TASK ITEM
A word-for-word copy of the listing is required, and it must contain no pictures.
[Opening THE DATA section]
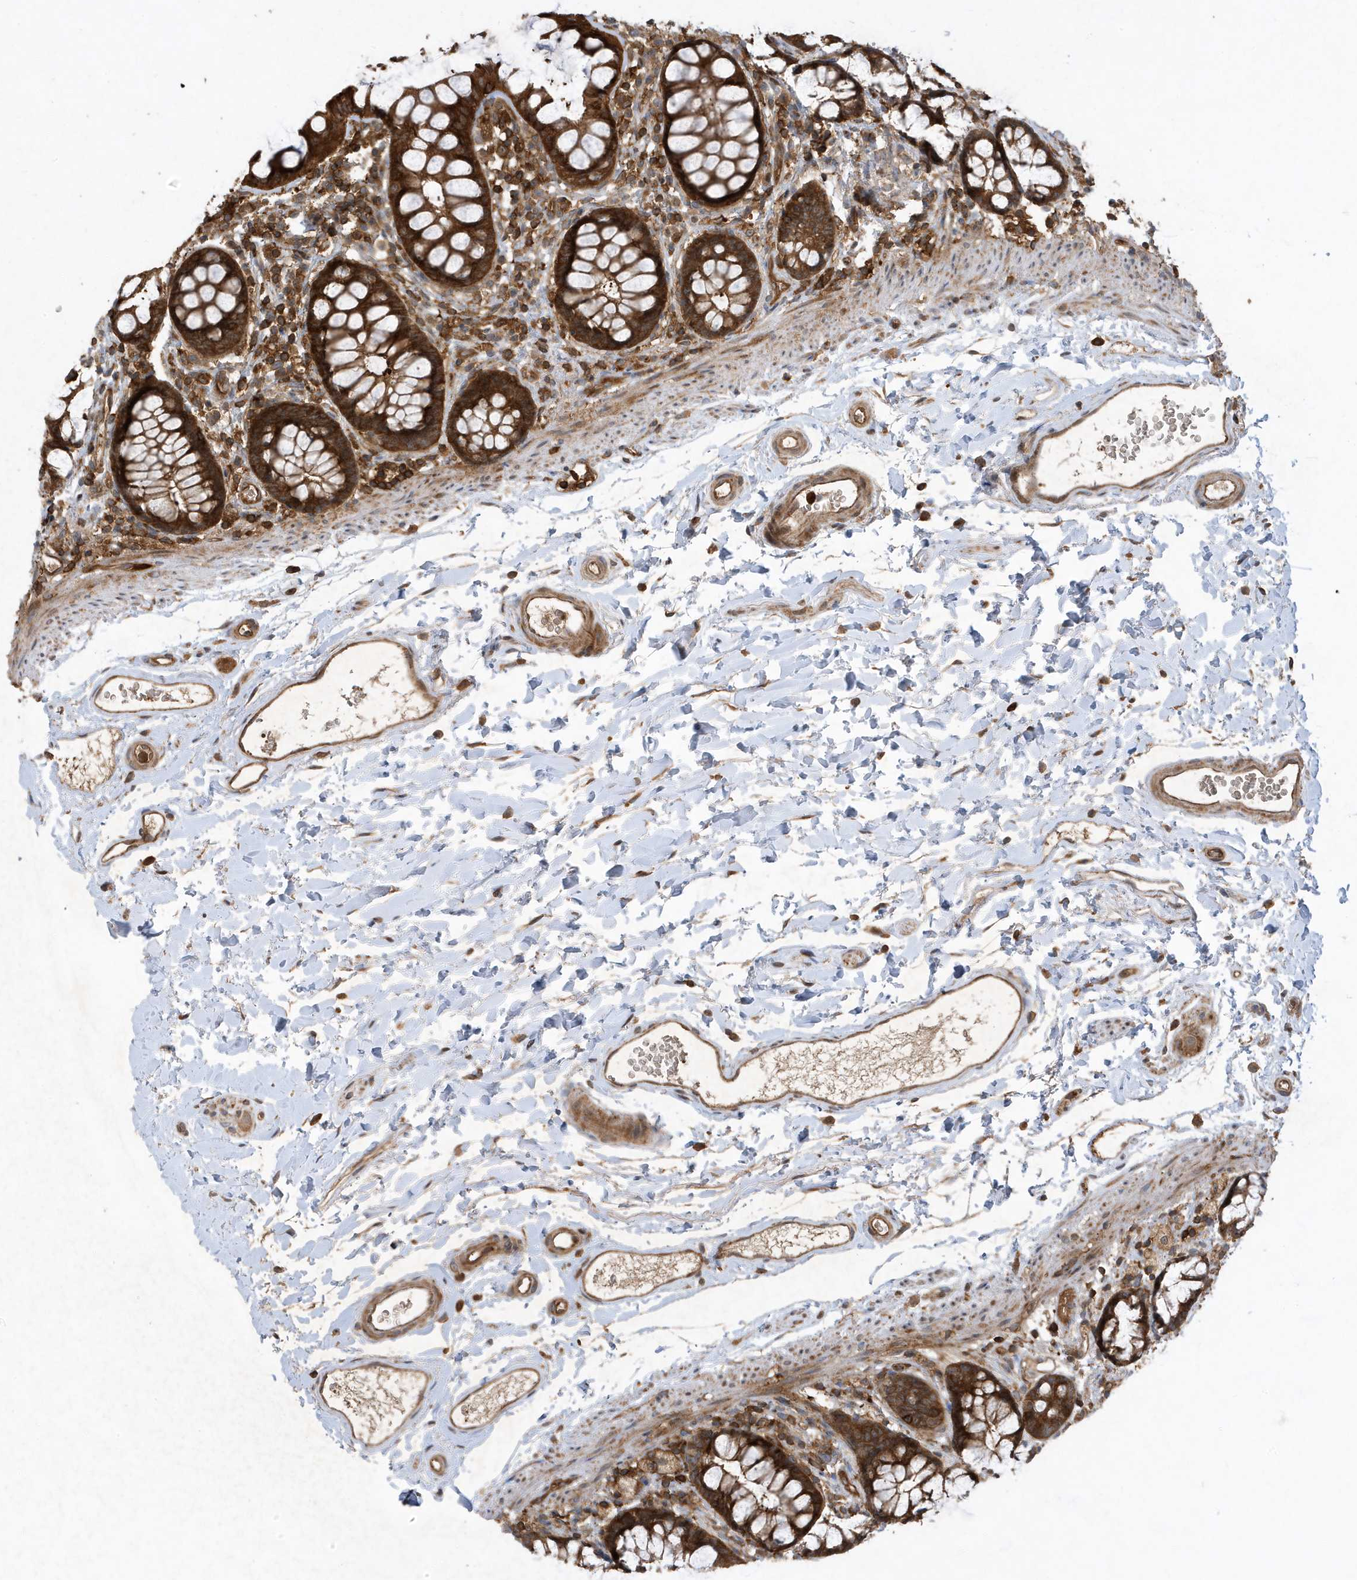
{"staining": {"intensity": "strong", "quantity": ">75%", "location": "cytoplasmic/membranous"}, "tissue": "rectum", "cell_type": "Glandular cells", "image_type": "normal", "snomed": [{"axis": "morphology", "description": "Normal tissue, NOS"}, {"axis": "topography", "description": "Rectum"}], "caption": "Glandular cells demonstrate high levels of strong cytoplasmic/membranous expression in about >75% of cells in unremarkable rectum. Nuclei are stained in blue.", "gene": "LAPTM4A", "patient": {"sex": "female", "age": 65}}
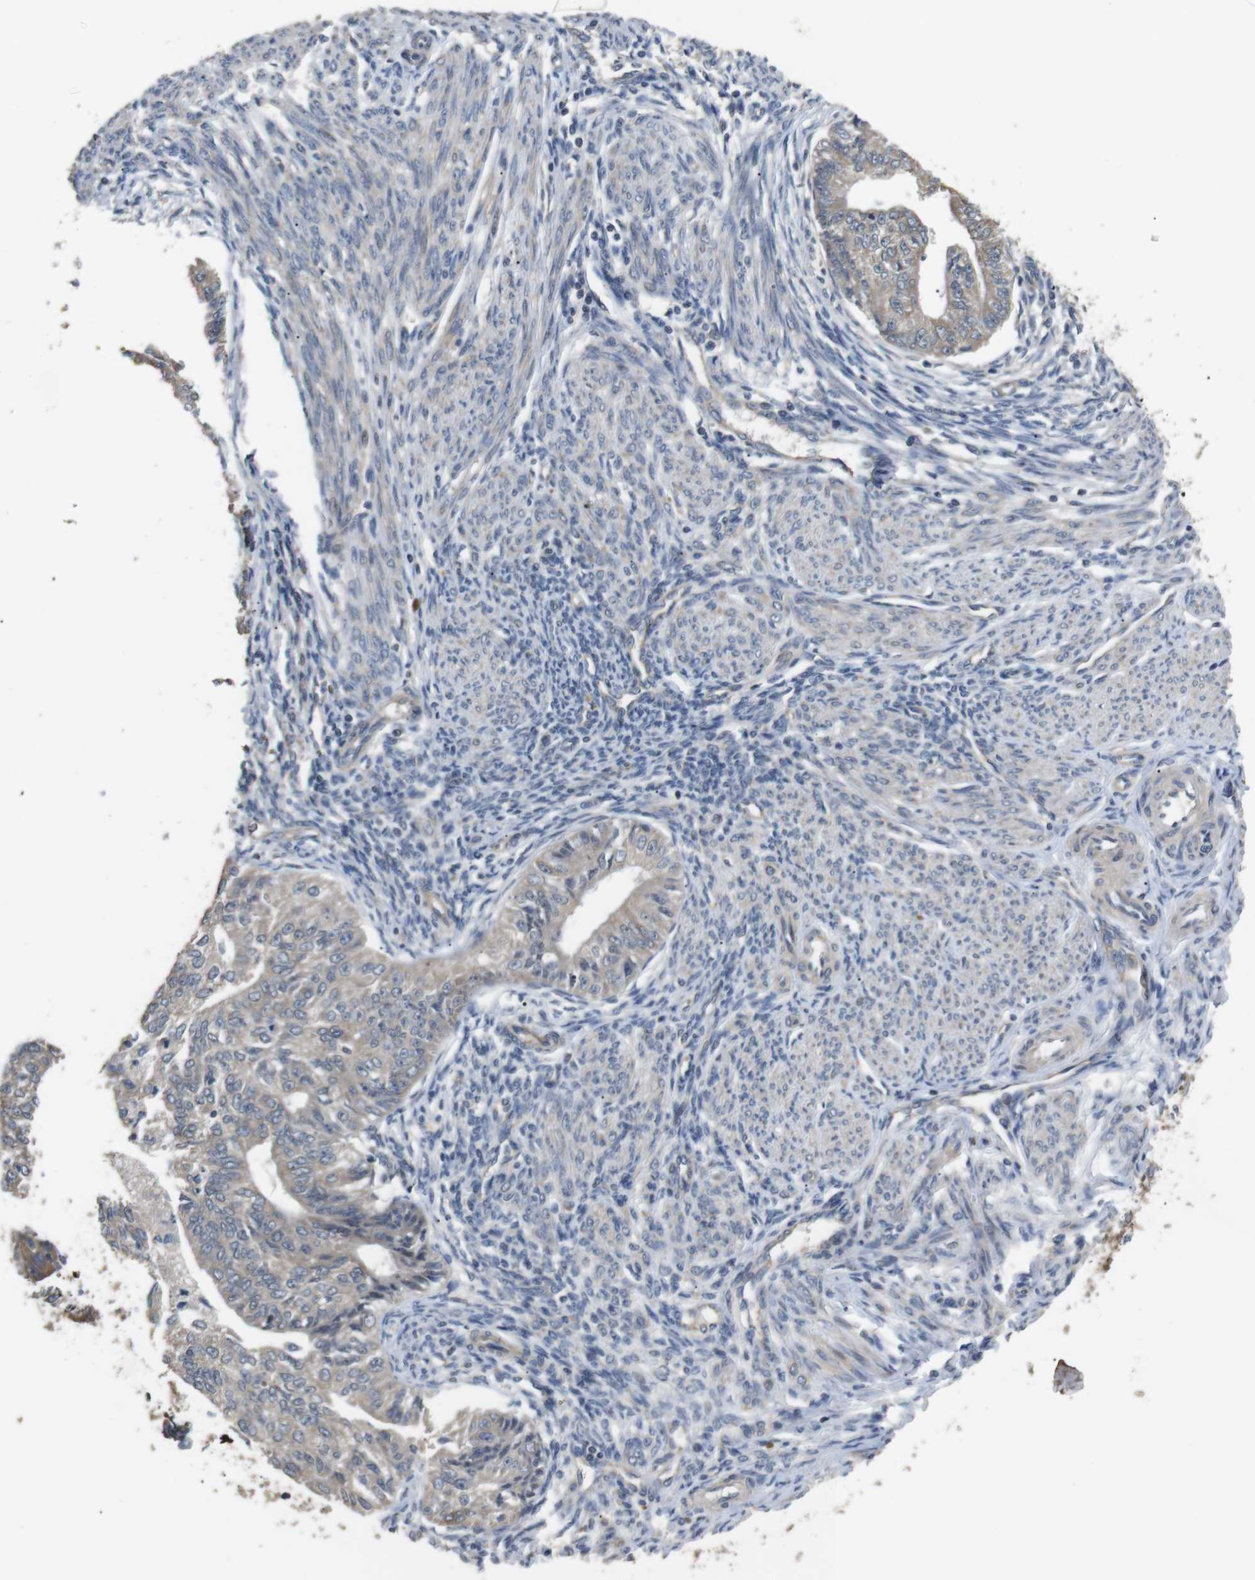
{"staining": {"intensity": "moderate", "quantity": "<25%", "location": "cytoplasmic/membranous"}, "tissue": "endometrial cancer", "cell_type": "Tumor cells", "image_type": "cancer", "snomed": [{"axis": "morphology", "description": "Adenocarcinoma, NOS"}, {"axis": "topography", "description": "Endometrium"}], "caption": "Immunohistochemical staining of human adenocarcinoma (endometrial) exhibits low levels of moderate cytoplasmic/membranous positivity in about <25% of tumor cells. (DAB (3,3'-diaminobenzidine) = brown stain, brightfield microscopy at high magnification).", "gene": "ADGRL3", "patient": {"sex": "female", "age": 32}}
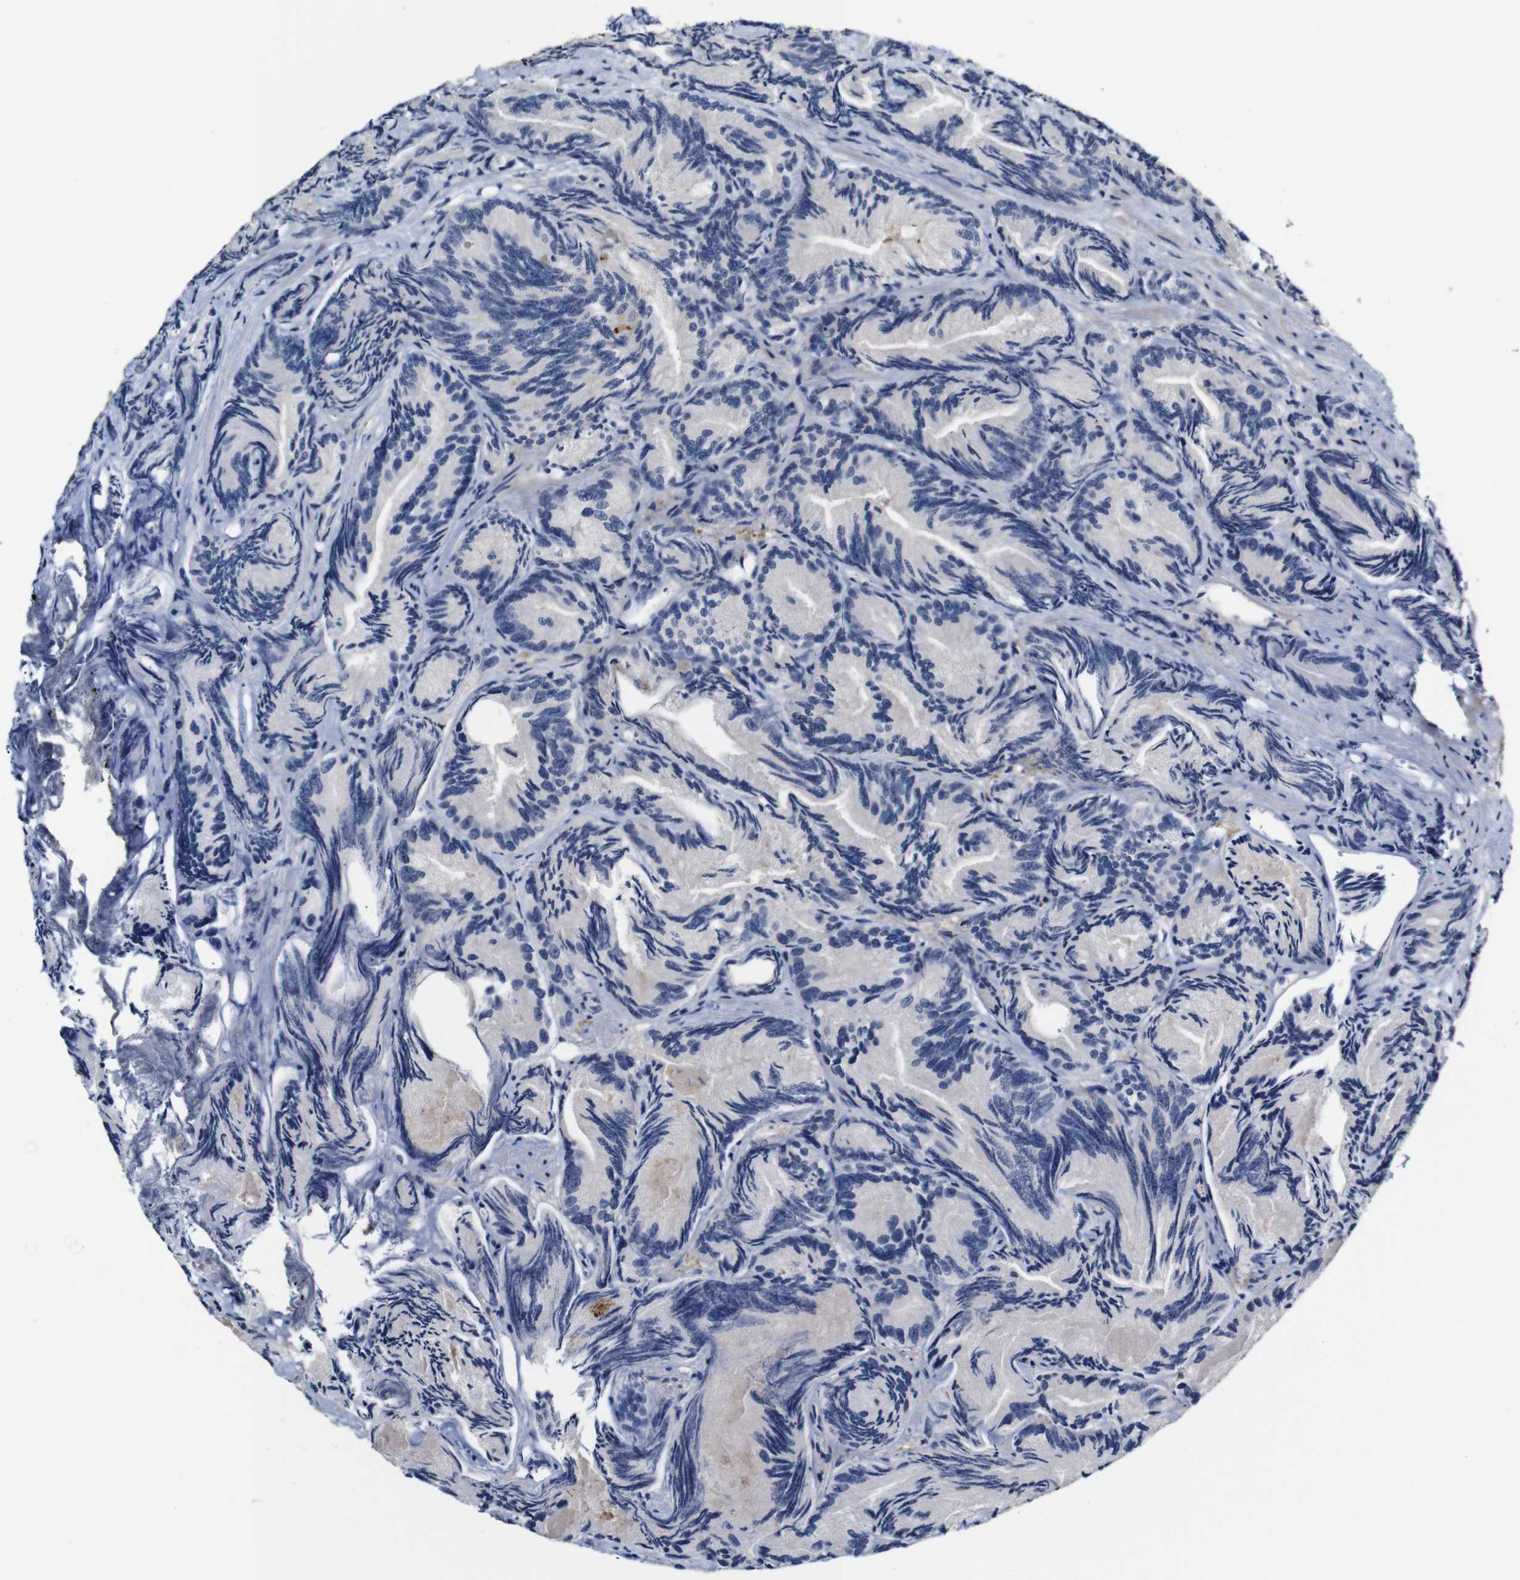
{"staining": {"intensity": "negative", "quantity": "none", "location": "none"}, "tissue": "prostate cancer", "cell_type": "Tumor cells", "image_type": "cancer", "snomed": [{"axis": "morphology", "description": "Adenocarcinoma, Low grade"}, {"axis": "topography", "description": "Prostate"}], "caption": "Tumor cells are negative for brown protein staining in low-grade adenocarcinoma (prostate). (DAB (3,3'-diaminobenzidine) immunohistochemistry with hematoxylin counter stain).", "gene": "TBC1D32", "patient": {"sex": "male", "age": 89}}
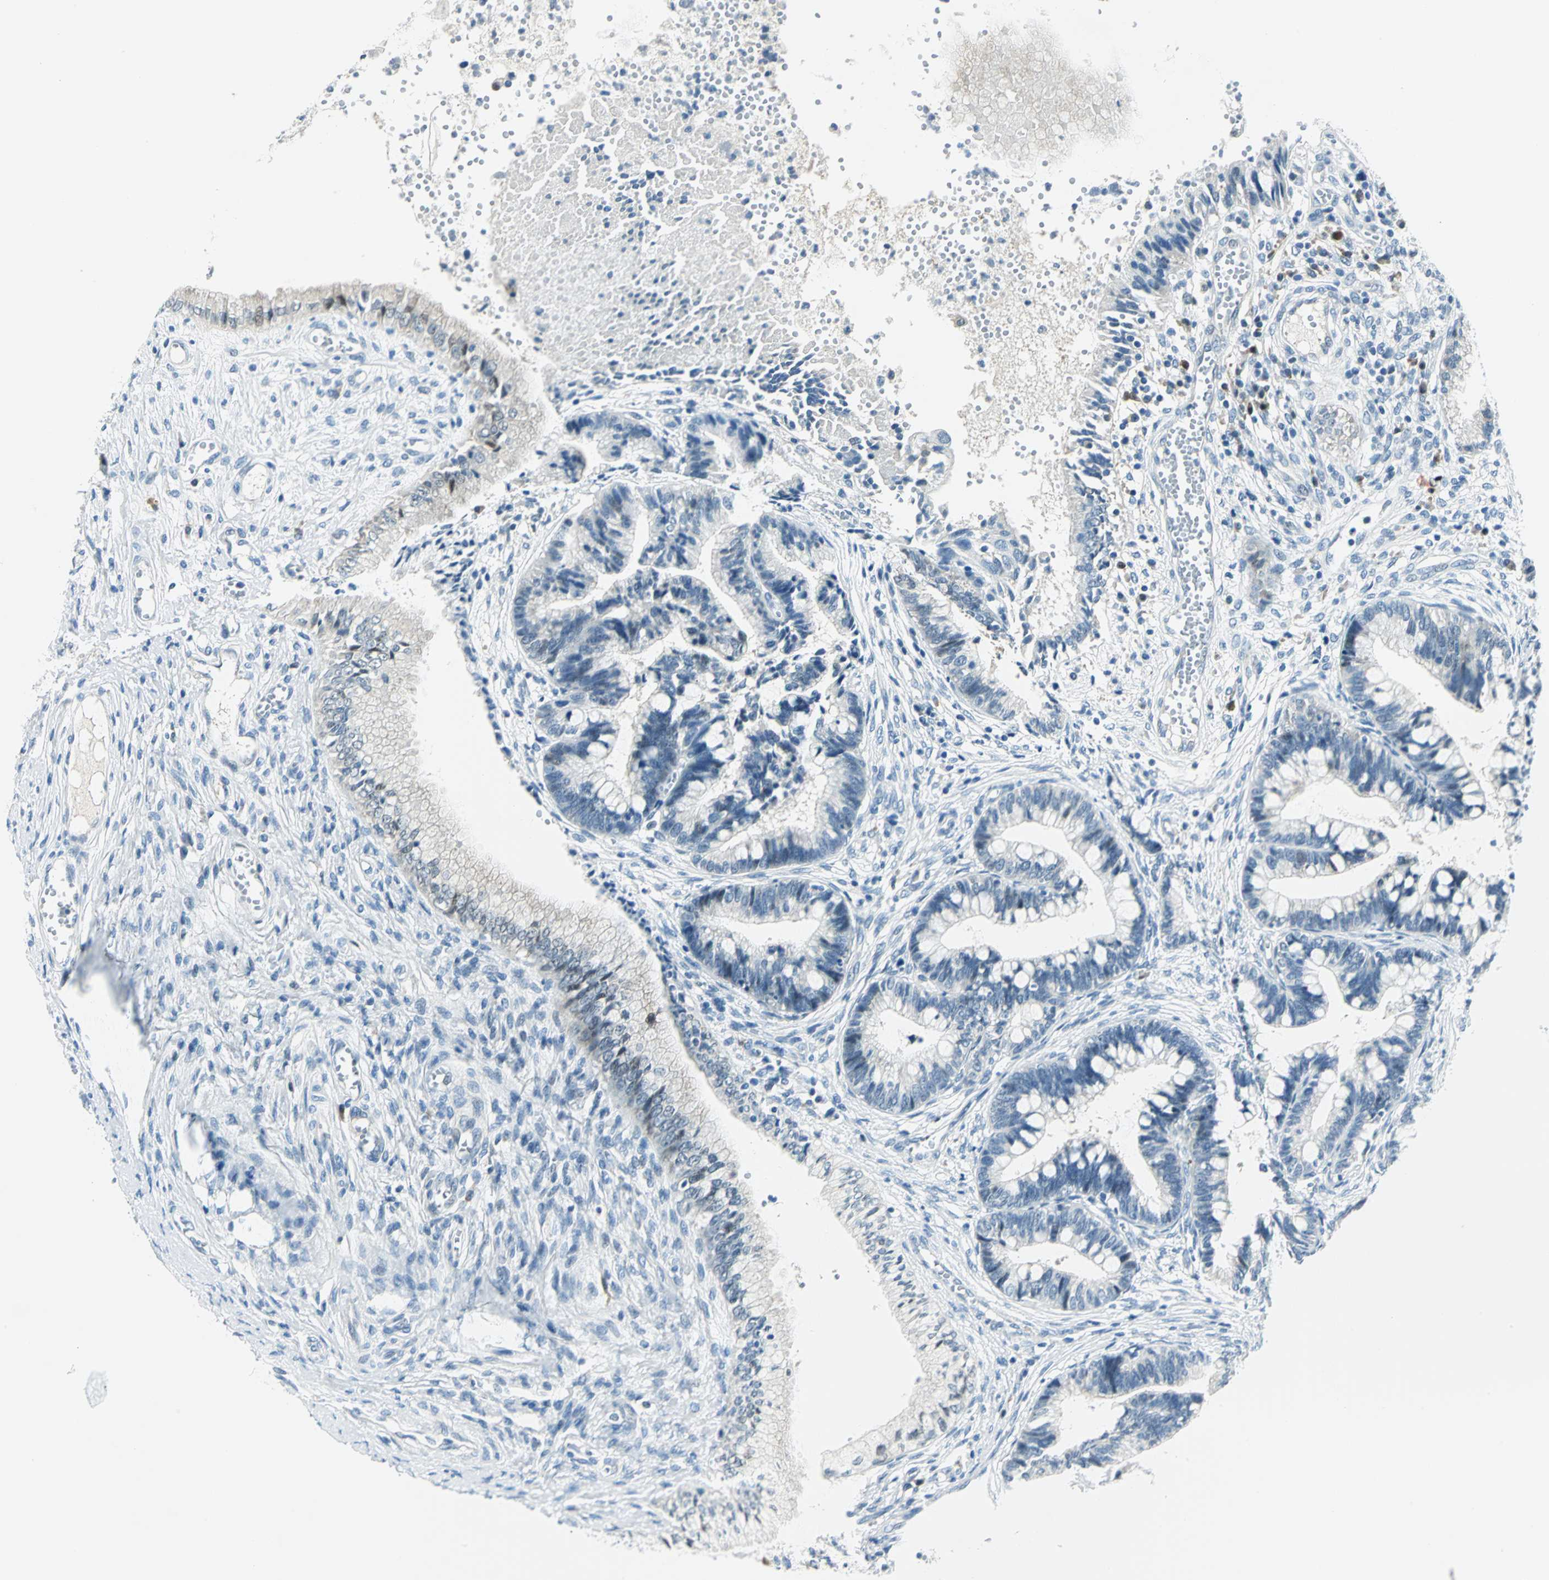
{"staining": {"intensity": "negative", "quantity": "none", "location": "none"}, "tissue": "cervical cancer", "cell_type": "Tumor cells", "image_type": "cancer", "snomed": [{"axis": "morphology", "description": "Adenocarcinoma, NOS"}, {"axis": "topography", "description": "Cervix"}], "caption": "Tumor cells show no significant staining in cervical cancer.", "gene": "AKR1A1", "patient": {"sex": "female", "age": 36}}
[Closing THE DATA section]
REPLY TO THE TASK
{"staining": {"intensity": "strong", "quantity": ">75%", "location": "cytoplasmic/membranous"}, "tissue": "rectum", "cell_type": "Glandular cells", "image_type": "normal", "snomed": [{"axis": "morphology", "description": "Normal tissue, NOS"}, {"axis": "topography", "description": "Rectum"}], "caption": "Glandular cells demonstrate high levels of strong cytoplasmic/membranous expression in about >75% of cells in unremarkable rectum. Nuclei are stained in blue.", "gene": "LAPTM4A", "patient": {"sex": "female", "age": 65}}
{"staining": {"intensity": "moderate", "quantity": "<25%", "location": "cytoplasmic/membranous"}, "tissue": "endometrial cancer", "cell_type": "Tumor cells", "image_type": "cancer", "snomed": [{"axis": "morphology", "description": "Adenocarcinoma, NOS"}, {"axis": "topography", "description": "Endometrium"}], "caption": "Immunohistochemical staining of human adenocarcinoma (endometrial) exhibits low levels of moderate cytoplasmic/membranous positivity in about <25% of tumor cells. (DAB (3,3'-diaminobenzidine) = brown stain, brightfield microscopy at high magnification).", "gene": "ADGRL3", "patient": {"sex": "female", "age": 32}}
{"staining": {"intensity": "negative", "quantity": "none", "location": "none"}, "tissue": "prostate cancer", "cell_type": "Tumor cells", "image_type": "cancer", "snomed": [{"axis": "morphology", "description": "Adenocarcinoma, Low grade"}, {"axis": "topography", "description": "Prostate"}], "caption": "Tumor cells are negative for brown protein staining in low-grade adenocarcinoma (prostate). (DAB (3,3'-diaminobenzidine) immunohistochemistry with hematoxylin counter stain).", "gene": "TBC1D32", "patient": {"sex": "male", "age": 89}}
{"staining": {"intensity": "negative", "quantity": "none", "location": "none"}, "tissue": "cervical cancer", "cell_type": "Tumor cells", "image_type": "cancer", "snomed": [{"axis": "morphology", "description": "Adenocarcinoma, NOS"}, {"axis": "topography", "description": "Cervix"}], "caption": "Tumor cells show no significant staining in cervical cancer.", "gene": "AKR1A1", "patient": {"sex": "female", "age": 36}}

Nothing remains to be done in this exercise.